> Supplied material:
┌──

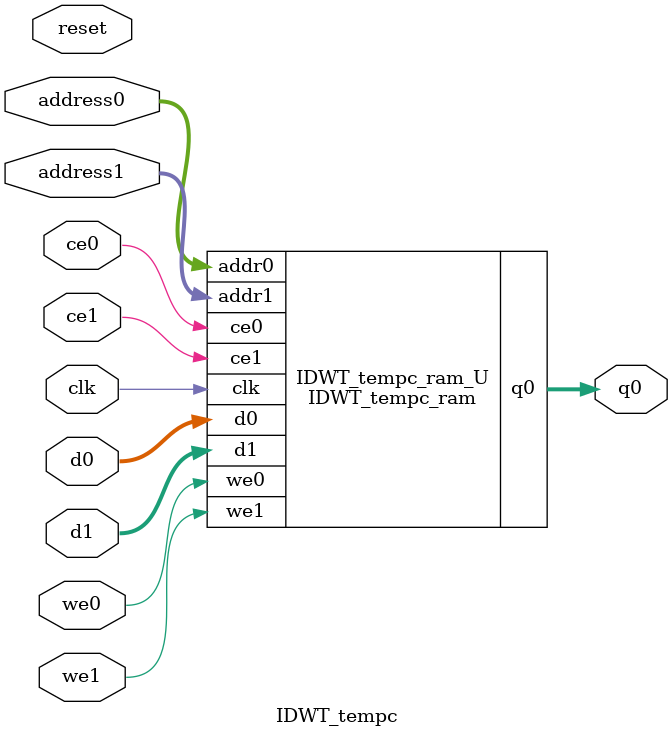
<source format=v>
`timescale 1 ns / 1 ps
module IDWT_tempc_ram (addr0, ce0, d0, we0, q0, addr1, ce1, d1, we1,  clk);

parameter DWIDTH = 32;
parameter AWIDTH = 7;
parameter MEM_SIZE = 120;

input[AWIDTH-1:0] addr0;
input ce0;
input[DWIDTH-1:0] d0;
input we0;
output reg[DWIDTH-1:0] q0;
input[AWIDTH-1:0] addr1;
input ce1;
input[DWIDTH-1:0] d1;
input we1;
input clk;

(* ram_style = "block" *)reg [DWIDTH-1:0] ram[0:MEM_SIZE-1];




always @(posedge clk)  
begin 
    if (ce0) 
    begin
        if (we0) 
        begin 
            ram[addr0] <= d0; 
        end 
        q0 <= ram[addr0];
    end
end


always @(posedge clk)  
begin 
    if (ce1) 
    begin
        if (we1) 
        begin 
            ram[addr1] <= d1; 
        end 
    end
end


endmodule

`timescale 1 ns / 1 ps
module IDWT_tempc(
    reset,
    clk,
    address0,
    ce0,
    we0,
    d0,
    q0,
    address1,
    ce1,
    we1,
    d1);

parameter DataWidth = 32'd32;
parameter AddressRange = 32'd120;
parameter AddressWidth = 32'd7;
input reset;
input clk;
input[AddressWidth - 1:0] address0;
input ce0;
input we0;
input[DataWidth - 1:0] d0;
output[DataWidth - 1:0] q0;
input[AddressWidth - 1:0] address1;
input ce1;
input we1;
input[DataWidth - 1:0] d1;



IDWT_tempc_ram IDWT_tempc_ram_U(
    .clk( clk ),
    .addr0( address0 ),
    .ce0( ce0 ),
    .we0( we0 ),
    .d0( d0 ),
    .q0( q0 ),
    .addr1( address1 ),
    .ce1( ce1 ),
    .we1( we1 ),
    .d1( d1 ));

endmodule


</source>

└──
┌──

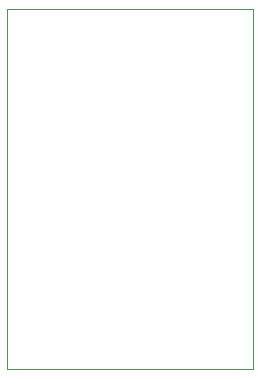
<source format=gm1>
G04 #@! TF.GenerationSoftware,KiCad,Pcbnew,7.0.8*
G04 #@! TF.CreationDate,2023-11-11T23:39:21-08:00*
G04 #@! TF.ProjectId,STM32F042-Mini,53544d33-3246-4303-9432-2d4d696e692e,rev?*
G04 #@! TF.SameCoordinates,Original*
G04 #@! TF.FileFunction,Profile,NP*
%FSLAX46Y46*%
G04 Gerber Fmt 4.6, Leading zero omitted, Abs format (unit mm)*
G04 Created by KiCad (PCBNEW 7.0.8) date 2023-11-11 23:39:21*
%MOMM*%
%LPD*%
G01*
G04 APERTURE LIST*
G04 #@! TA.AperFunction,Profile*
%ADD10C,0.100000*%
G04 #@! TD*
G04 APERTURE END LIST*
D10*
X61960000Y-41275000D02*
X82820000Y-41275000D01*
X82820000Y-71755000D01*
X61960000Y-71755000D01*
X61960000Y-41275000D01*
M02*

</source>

└──

> Exercise directions:
Sift through the entries and copy every line with "parameter".

> Output below:
parameter DWIDTH = 32;
parameter AWIDTH = 7;
parameter MEM_SIZE = 120;
parameter DataWidth = 32'd32;
parameter AddressRange = 32'd120;
parameter AddressWidth = 32'd7;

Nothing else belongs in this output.